**Page excerpt**.

_ _ _

Wireless hax0ring [Lurks]

Cranfield University came up with or exposed, however you want to look at it, a new concept for a wireless network attack. It's so simple and so profound, I wondered why I didn't think of it before much less the legions of black-hat scumbags out there.
The simple idea is this, one just sets up a computer to be a wireless access point with an appropriate SSID which makes it seems kosher. The wireless access point could masquerade as one of the well known commercial hotspot providers or it could be something which otherwise makes people think they're onto a good one having discovered a full-Internet access hotspot for free.
To all intents and purposes, it looks like you get an Internet connection. You do, I mean. You can read your mail, you can browse sites. There's nothing to arouse suspicion. The thing is, if you visit something like paypal, ebay, online banking or something like that, then the black hat's proxy stops forwarding you over the real internet connection and redirects you to a fake.
So the carefree wireless Internet user happily chucks in their ebay, paypal or online bank passwords and whallop, those are captured and some form of generic error which arouses no suspicion is displayed. Then the black hat goes across to one of the services and fleeces your account dry of course.
It's not a hard concept to understand but it makes you think. I like to think I'm no fool but I've certainly connected to free wireless access points and read my email. I've never had occasion to log into my online banking and with the benefit of hindsight I'm saying I probably wouldn't but really... might I have done that?

_ _ _

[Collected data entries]
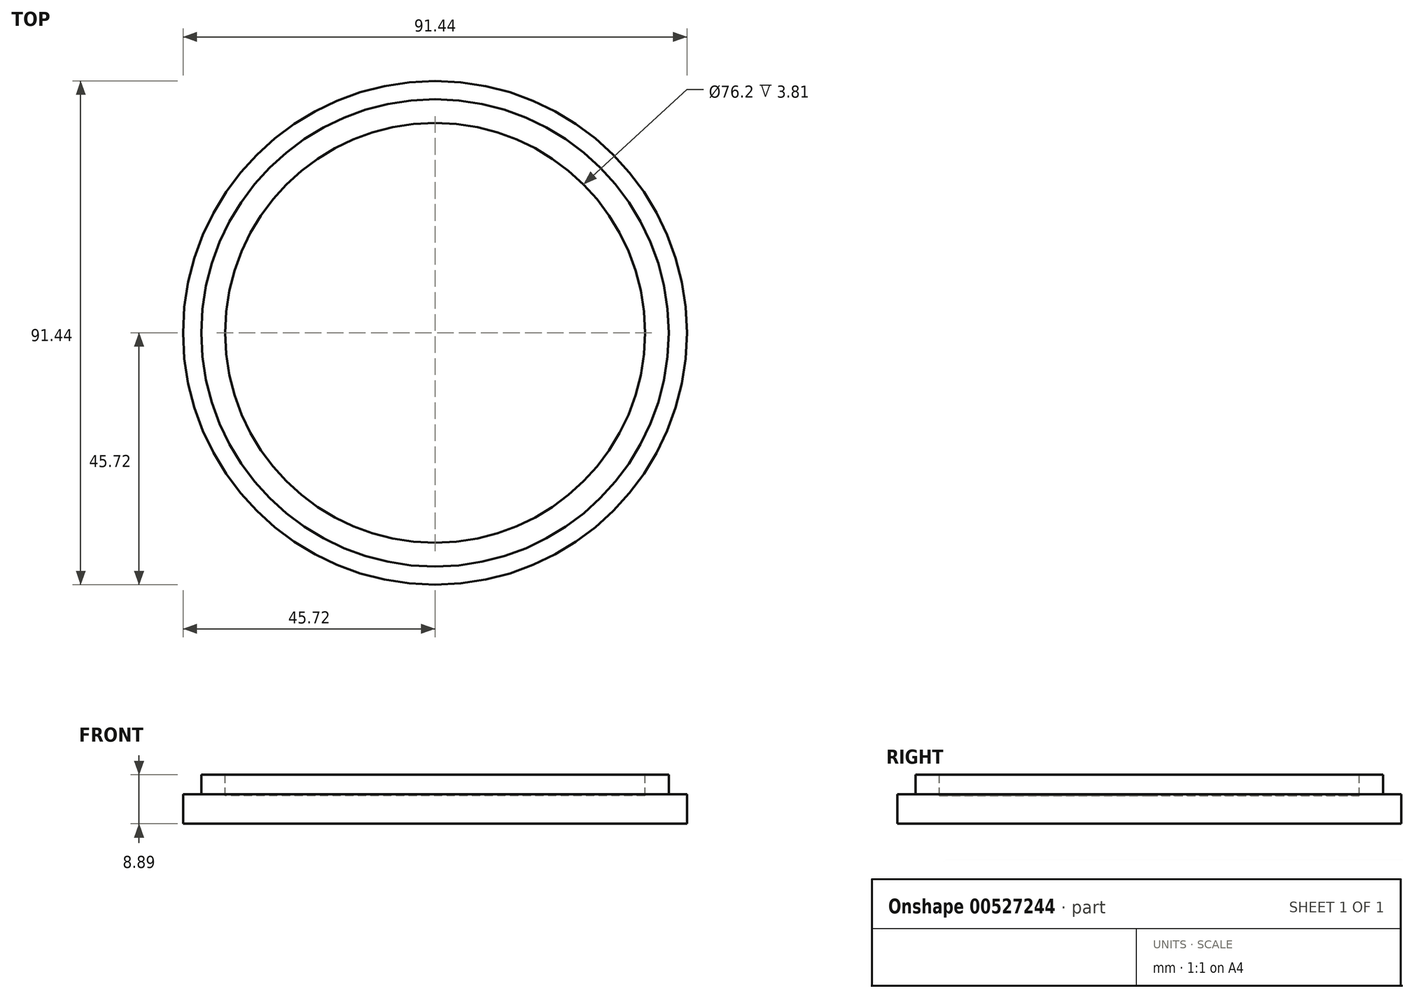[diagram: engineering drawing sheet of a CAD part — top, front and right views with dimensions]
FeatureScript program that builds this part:
annotation { "Feature Type Name" : "Feature", "Feature Type Description" : "" }
export const myFeature = defineFeature(function(context is Context, id is Id, definition is map)
    precondition{}
    {
        {
            var Q0;
            Q0=qCreatedBy(makeId("Top.planeOp"),FACE);
            var sketch = newSketch(context, id + "F0", { "sketchPlane" : qUnion([Q0])});
            skCircle(sketch, "E0", {"center": v(0, 0) * mm, "radius": 45.72 * mm});
            skSolve(sketch);
        }
        {
            var Q0;
            Q0 = qSketchRegion(id + "F0", true);
            extrude(context, id + "F1", {"entities" : qUnion([Q0]), "depth" : 5.33 * mm, "offsetDistance" : 25.4 * mm});
        }
        {
            var Q0;
            Q0=qCreatedBy(makeId("Top.planeOp"),FACE);
            var sketch = newSketch(context, id + "F2", { "sketchPlane" : qUnion([Q0])});
            skCircle(sketch, "E1", {"center": v(0, 0) * mm, "radius": 42.42 * mm});
            skSolve(sketch);
        }
        {
            var Q0;
            Q0 = qSketchRegion(id + "F2", true);
            extrude(context, id + "F3", {"entities" : qUnion([Q0]), "operationType" : NewBodyOperationType.ADD, "depth" : 8.9 * mm, "offsetDistance" : 25.4 * mm});
        }
        {
            var Q0;
            Q0=makeQuery(id+"F3.opExtrude","CAP_FACE",FACE,{"disambiguationData":[OSD([sQuery(id+"F2.wireOp",EDGE,"E1")])],"isStart":false});
            var sketch = newSketch(context, id + "F4", { "sketchPlane" : qUnion([Q0])});
            skCircle(sketch, "E2", {"center": v(0, 0) * mm, "radius": 38.1 * mm});
            skSolve(sketch);
        }
        {
            var Q0;
            Q0 = qSketchRegion(id + "F4", true);
            extrude(context, id + "F5", {"entities" : qUnion([Q0]), "operationType" : NewBodyOperationType.REMOVE, "depth" : -3.8 * mm, "offsetDistance" : 25.4 * mm});
        }
    });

_ _ _

In the post about the wireless network attack, take everything from "The simple idea" down to "hotspot for free." and write it out again, switching "wireless access point" to "Wi-Fi base station".

**Worked answer**.
The simple idea is this, one just sets up a computer to be a Wi-Fi base station with an appropriate SSID which makes it seems kosher. The Wi-Fi base station could masquerade as one of the well known commercial hotspot providers or it could be something which otherwise makes people think they're onto a good one having discovered a full-Internet access hotspot for free.